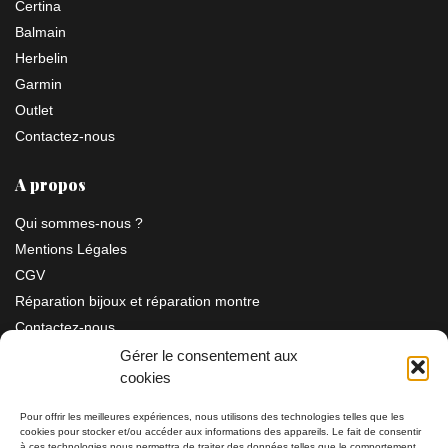
Certina
Balmain
Herbelin
Garmin
Outlet
Contactez-nous
A propos
Qui sommes-nous ?
Mentions Légales
CGV
Réparation bijoux et réparation montre
Contactez-nous
Gérer le consentement aux
cookies
Information
Pour offrir les meilleures expériences, nous utilisons des technologies telles que les
cookies pour stocker et/ou accéder aux informations des appareils. Le fait de consentir
à ces technologies nous permettra de traiter des données telles que le comportement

■ **WHAT TO PRODUCE**
Repeat the lines from the one containing "Réparation bijoux et réparation montre" through the end of the listing, exactly and without any other lines; both ends are included.

■ **RESPONSE AREA**
Réparation bijoux et réparation montre
Contactez-nous
Gérer le consentement aux
cookies
Information
Pour offrir les meilleures expériences, nous utilisons des technologies telles que les
cookies pour stocker et/ou accéder aux informations des appareils. Le fait de consentir
à ces technologies nous permettra de traiter des données telles que le comportement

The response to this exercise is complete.